名門匠 益田光志料理長

匠とは

経験に裏打ちされたその腕前、その発想が

新たな発見と驚きを生む

決まったメニューや食材、時間そして味の好み

何れも制約と捉えず、自身が適応することで

お客様を笑顔にする

料理人としてできる工夫は勿論

お客様の笑顔の為にダンスだって披露する

私という人間を

全身で表現し切るまで

匠プロフィール名門匠益田光志料理長
鹿児島県出身。寿司職人の兄の影響もあり料理人の道を決意。
「山荘京大和」で5年間の修業の後、数々の有名店で研鑽を積み
「料亭柿右衛門」では料理長として約30年間腕を振るった。その後
「有馬山叢 御所別墅」板前に就任、和食にフレンチの要素を取り入れ
新たな料理の世界を切り拓く。北新地永楽町通りの「寿司廣見」で
北新地の寿司店を経験後、2023年10月新地本通りの「名門匠」
料理長に就任した日本料理の匠「益田光志」氏に話を伺った。


益田光志氏にインタビュー

■料理人になったきっかけ

鹿児島県大島郡徳之島という島の出身で、実家はサトウキビ農家でした。
毎年収穫期の秋まで父が大阪に出稼ぎへ行き、たった1か月で1年分の
さとうきび収穫分の給料が手に入り、だったら大阪に住めばいいじゃないかと
畑を全て手放して移り住みました。

——————————

* **問題文 1**
益田光志料理長の紹介文の中で、かぎかっこで囲まれている店名をすべて挙げてください。

* **データセット**
——————————

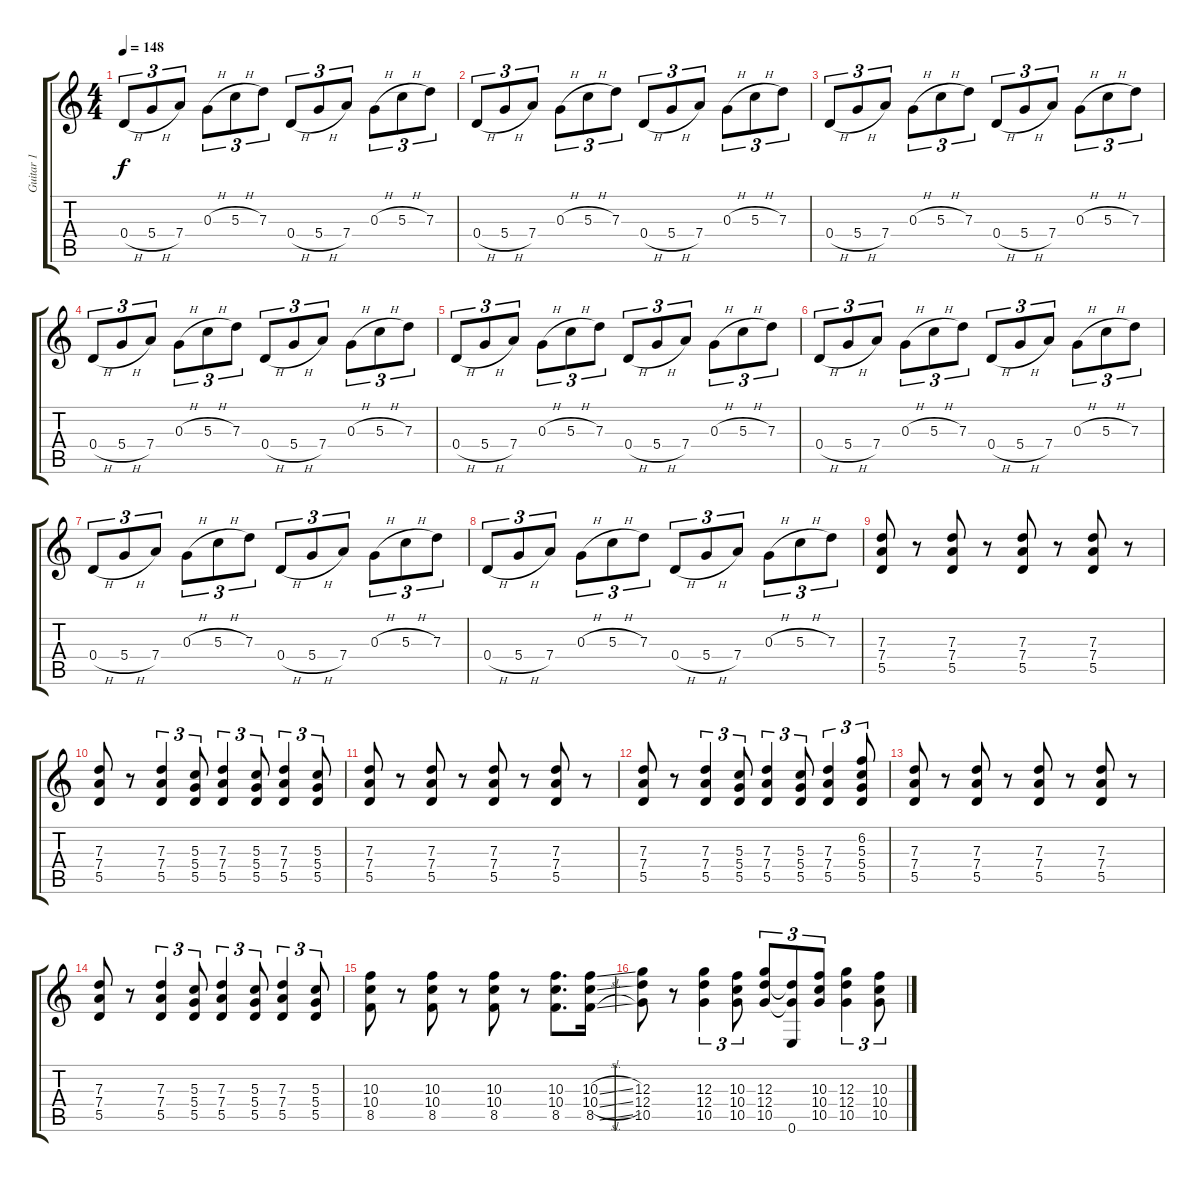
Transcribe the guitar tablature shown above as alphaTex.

\track ("Guitar 1" "Guitar 1") {instrument overdrivenguitar}
\staff {score tabs}
\tuning (E4 B3 G3 D3 A2 E2) {hide}
\ts (4 4)
\tempo 148
\clef g2
\ks c
0.4{h}.8{tu (3 2) dy f} 5.4{h}.8{tu (3 2)} 7.4.8{tu (3 2)} 0.3{h}.8{tu (3 2)} 5.3{h}.8{tu (3 2)} 7.3.8{tu (3 2)} 0.4{h}.8{tu (3 2)} 5.4{h}.8{tu (3 2)} 7.4.8{tu (3 2)} 0.3{h}.8{tu (3 2)} 5.3{h}.8{tu (3 2)} 7.3.8{tu (3 2)} |
0.4{h}.8{tu (3 2)} 5.4{h}.8{tu (3 2)} 7.4.8{tu (3 2)} 0.3{h}.8{tu (3 2)} 5.3{h}.8{tu (3 2)} 7.3.8{tu (3 2)} 0.4{h}.8{tu (3 2)} 5.4{h}.8{tu (3 2)} 7.4.8{tu (3 2)} 0.3{h}.8{tu (3 2)} 5.3{h}.8{tu (3 2)} 7.3.8{tu (3 2)} |
0.4{h}.8{tu (3 2)} 5.4{h}.8{tu (3 2)} 7.4.8{tu (3 2)} 0.3{h}.8{tu (3 2)} 5.3{h}.8{tu (3 2)} 7.3.8{tu (3 2)} 0.4{h}.8{tu (3 2)} 5.4{h}.8{tu (3 2)} 7.4.8{tu (3 2)} 0.3{h}.8{tu (3 2)} 5.3{h}.8{tu (3 2)} 7.3.8{tu (3 2)} |
0.4{h}.8{tu (3 2)} 5.4{h}.8{tu (3 2)} 7.4.8{tu (3 2)} 0.3{h}.8{tu (3 2)} 5.3{h}.8{tu (3 2)} 7.3.8{tu (3 2)} 0.4{h}.8{tu (3 2)} 5.4{h}.8{tu (3 2)} 7.4.8{tu (3 2)} 0.3{h}.8{tu (3 2)} 5.3{h}.8{tu (3 2)} 7.3.8{tu (3 2)} |
0.4{h}.8{tu (3 2)} 5.4{h}.8{tu (3 2)} 7.4.8{tu (3 2)} 0.3{h}.8{tu (3 2)} 5.3{h}.8{tu (3 2)} 7.3.8{tu (3 2)} 0.4{h}.8{tu (3 2)} 5.4{h}.8{tu (3 2)} 7.4.8{tu (3 2)} 0.3{h}.8{tu (3 2)} 5.3{h}.8{tu (3 2)} 7.3.8{tu (3 2)} |
0.4{h}.8{tu (3 2)} 5.4{h}.8{tu (3 2)} 7.4.8{tu (3 2)} 0.3{h}.8{tu (3 2)} 5.3{h}.8{tu (3 2)} 7.3.8{tu (3 2)} 0.4{h}.8{tu (3 2)} 5.4{h}.8{tu (3 2)} 7.4.8{tu (3 2)} 0.3{h}.8{tu (3 2)} 5.3{h}.8{tu (3 2)} 7.3.8{tu (3 2)} |
0.4{h}.8{tu (3 2)} 5.4{h}.8{tu (3 2)} 7.4.8{tu (3 2)} 0.3{h}.8{tu (3 2)} 5.3{h}.8{tu (3 2)} 7.3.8{tu (3 2)} 0.4{h}.8{tu (3 2)} 5.4{h}.8{tu (3 2)} 7.4.8{tu (3 2)} 0.3{h}.8{tu (3 2)} 5.3{h}.8{tu (3 2)} 7.3.8{tu (3 2)} |
0.4{h}.8{tu (3 2)} 5.4{h}.8{tu (3 2)} 7.4.8{tu (3 2)} 0.3{h}.8{tu (3 2)} 5.3{h}.8{tu (3 2)} 7.3.8{tu (3 2)} 0.4{h}.8{tu (3 2)} 5.4{h}.8{tu (3 2)} 7.4.8{tu (3 2)} 0.3{h}.8{tu (3 2)} 5.3{h}.8{tu (3 2)} 7.3.8{tu (3 2)} |
(7.3 7.4 5.5).8 r.8 (7.3 7.4 5.5).8 r.8 (7.3 7.4 5.5).8 r.8 (7.3 7.4 5.5).8 r.8 |
(7.3 7.4 5.5).8 r.8 (7.3 7.4 5.5).4{tu (3 2)} (5.3 5.4 5.5).8{tu (3 2)} (7.3 7.4 5.5).4{tu (3 2)} (5.3 5.4 5.5).8{tu (3 2)} (7.3 7.4 5.5).4{tu (3 2)} (5.3 5.4 5.5).8{tu (3 2)} |
(7.3 7.4 5.5).8 r.8 (7.3 7.4 5.5).8 r.8 (7.3 7.4 5.5).8 r.8 (7.3 7.4 5.5).8 r.8 |
(7.3 7.4 5.5).8 r.8 (7.3 7.4 5.5).4{tu (3 2)} (5.3 5.4 5.5).8{tu (3 2)} (7.3 7.4 5.5).4{tu (3 2)} (5.3 5.4 5.5).8{tu (3 2)} (7.3 7.4 5.5).4{tu (3 2)} (6.2 5.3 5.4 5.5).8{tu (3 2)} |
(7.3 7.4 5.5).8 r.8 (7.3 7.4 5.5).8 r.8 (7.3 7.4 5.5).8 r.8 (7.3 7.4 5.5).8 r.8 |
(7.3 7.4 5.5).8 r.8 (7.3 7.4 5.5).4{tu (3 2)} (5.3 5.4 5.5).8{tu (3 2)} (7.3 7.4 5.5).4{tu (3 2)} (5.3 5.4 5.5).8{tu (3 2)} (7.3 7.4 5.5).4{tu (3 2)} (5.3 5.4 5.5).8{tu (3 2)} |
(10.3 10.4 8.5).8 r.8 (10.3 10.4 8.5).8 r.8 (10.3 10.4 8.5).8 r.8 (10.3 10.4 8.5).8{d} (10.3{sl} 10.4{sl} 8.5{sl}).16 |
(12.3 12.4 10.5).8 r.8 (12.3 12.4 10.5).4{tu (3 2)} (10.3 10.4 10.5).8{tu (3 2)} (12.3 12.4 10.5).8{tu (3 2)} (12.4{t} 10.5{t} 0.6).8{tu (3 2)} (10.3 10.4 10.5).8{tu (3 2)} (12.3 12.4 10.5).4{tu (3 2)} (10.3 10.4 10.5).8{tu (3 2)}
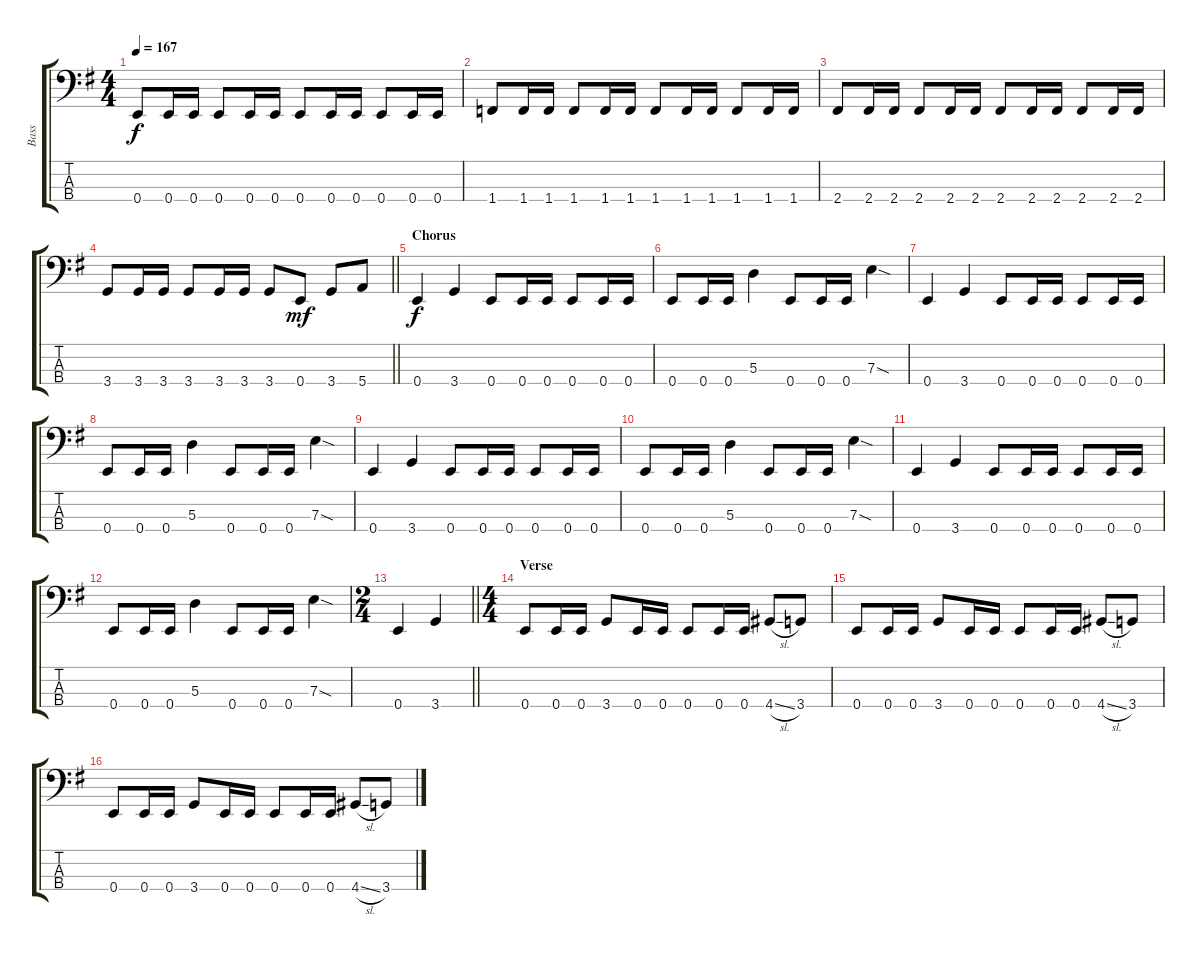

——————————

* **問題文 2**
一覧から「alphaTex」という文字列を含む行をすべて抜き出してください。大文字と小文字は区別します。

* **解答例 1**
山荘京大和
料亭柿右衛門
有馬山叢 御所別墅
寿司廣見
名門匠

* **解答例 2**
Transcribe the guitar tablature shown above as alphaTex.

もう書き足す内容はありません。